Em Viana também há uma balança, que não está em funcionamento porque as obras foram suspensas a pedido da Comissão de Externa de Fiscalização da BR-101 na Câmara dos Deputados.

O inspetor Macedo Miranda disse que uma maneira de garantir que todos os veículos de carga sejam pesados seria o funcionamento ininterrupto das balanças.

“Seria uma colaboração muito grande para a Polícia Rodoviária Federal porque haveria outro tipo de pesagem, a gente não precisaria parar os veículos para pesar, eles já seriam pesados automaticamente”, afirmou.

A ANTT informou que a BR-101 no estado vai ter duas balanças móveis.

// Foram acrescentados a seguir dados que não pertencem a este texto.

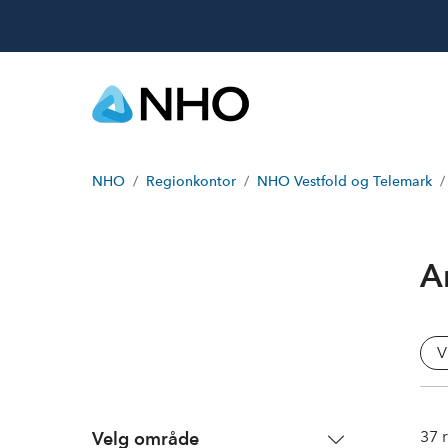
NHO
Regionkontor
NHO Vestfold og Telemark
A
V
37
r
Velg område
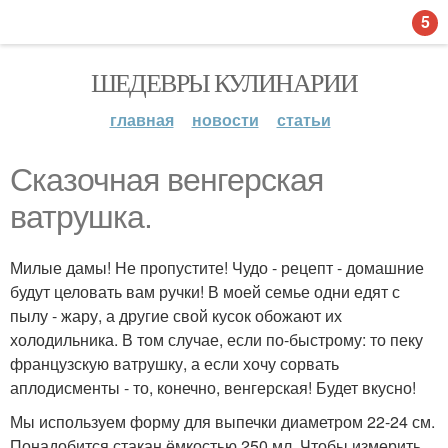
5
ШЕДЕВРЫ КУЛИНАРИИ
главная
новости
статьи
Сказочная венгерская
ватрушка.
Милые дамы! Не пропустите! Чудо - рецепт - домашние
будут целовать вам ручки! В моей семье одни едят с
пылу - жару, а другие свой кусок обожают их
холодильника. В том случае, если по-быстрому: то пеку
французскую ватрушку, а если хочу сорвать
аплодисменты - то, конечно, венгерская! Будет вкусно!
Мы используем форму для выпечки диаметром 22-24 см.
Понадобится стакан ёмкостью 250 мл. Чтобы измерить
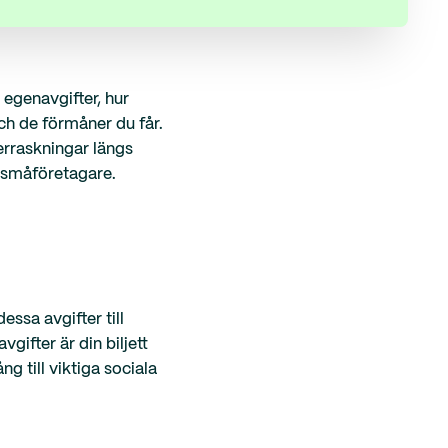
r egenavgifter, hur
ch de förmåner du får.
erraskningar längs
m småföretagare.
essa avgifter till
gifter är din biljett
ng till viktiga sociala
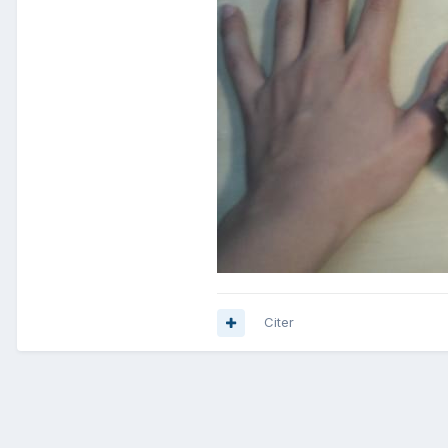
Citer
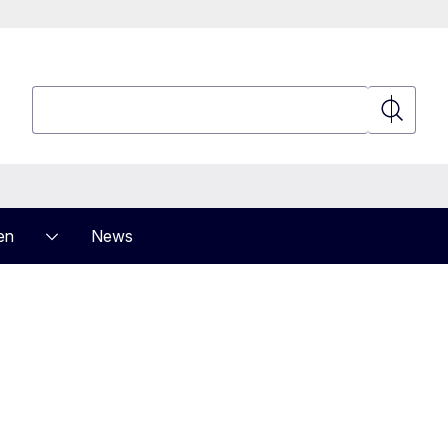
Suchen
Suchen
en
News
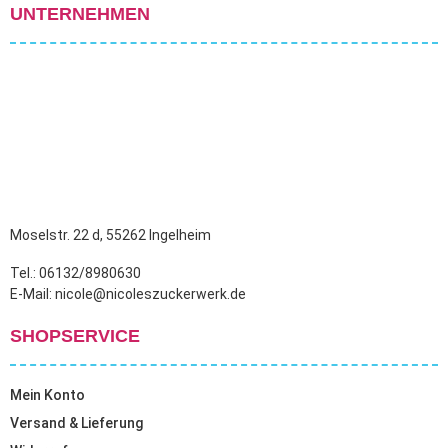
UNTERNEHMEN
Moselstr. 22 d, 55262 Ingelheim
Tel.: 06132/8980630
E-Mail: nicole@nicoleszuckerwerk.de
SHOPSERVICE
Mein Konto
Versand & Lieferung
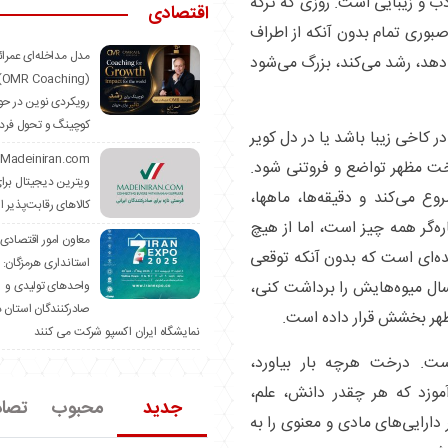
 و زیبایی است. روزی که ترکه
اقتصادی
بوری تمام بدون آنکه از اطراف
مدل مداخله‌ای عمرا
هد، رشد می‌کند، بزرگ می‌شود
hing)
رویکردی نوین در حو
کوچینگ و تحول فرد
ر کاخی زیبا باشد یا در دل کویر
خت مظهر تواضع و فروتنی شود.
ویترین دیجیتال برا
 می‌کند و دقیقه‌ها، ماهها،
کالاهای رقابت‌پذیر ا
ره‌گر همه چیز است، اما از هیچ
معاون امور اقتصادی
ه‌ای است که بدون آنکه توقعی
استانداری هرمزگان:
سال میوه‌هایش را برداشت کنی،
واحدهای تولیدی و
صادرکنندگان استان د
مظهر بخشش قرار داده است.
نمایشگاه ایران اکسپو شرکت می کنند
ت. درخت هرچه بار بیاورد،
آموزد که هر چقدر دانش، علم،
جدید
محبوب
تصا
دارایی‌های مادی و معنوی را به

Os técnicos da ANTT, da PRF e da Eco 101 vão definir os locais mais adequados para a instalação.

Caminho para soluções

Para tentar amenizar os problemas causados por esses erros, é primordial unir os envolvidos nesse processo de produção, transporte e fiscalização.

O Ministério Público do Espírito Santo (MP-ES) anunciou, nesta quarta-feira (13), que um grupo de trabalho para discutir a questão da fiscalização, educação e regulamentação do setor de rochas está sendo montado.

Uma das propostas do MP-ES é o uso de ferramentas de georeferenciamento para o controle do transporte nas rodovias, desde a saída do veículo da pedreira até o destino final.

“Só a Polícia Rodoviária Federal não resolve. Isso está claro. Eles fazem uma parte, mas não conseguem fazer tudo. Eu não quero colocar culpa em transportador. É de todos nós. A gente tem que que trabalhar e evoluir”, disse o presidente do Sindirochas, Tales Machado, em entrevista à TV Gazeta.

O superintendente do Sindicares, Mario Natali, aponta para maior fiscalização na saída dos blocos das pedreiras.

“Toda essa cadeia tem que ser discutida para que não fique na mão de só um ator. Se nós combatermos a origem, desde a extração, desde o embarque, nós não teremos efetivamente esse problema nas nossas estradas”, disse.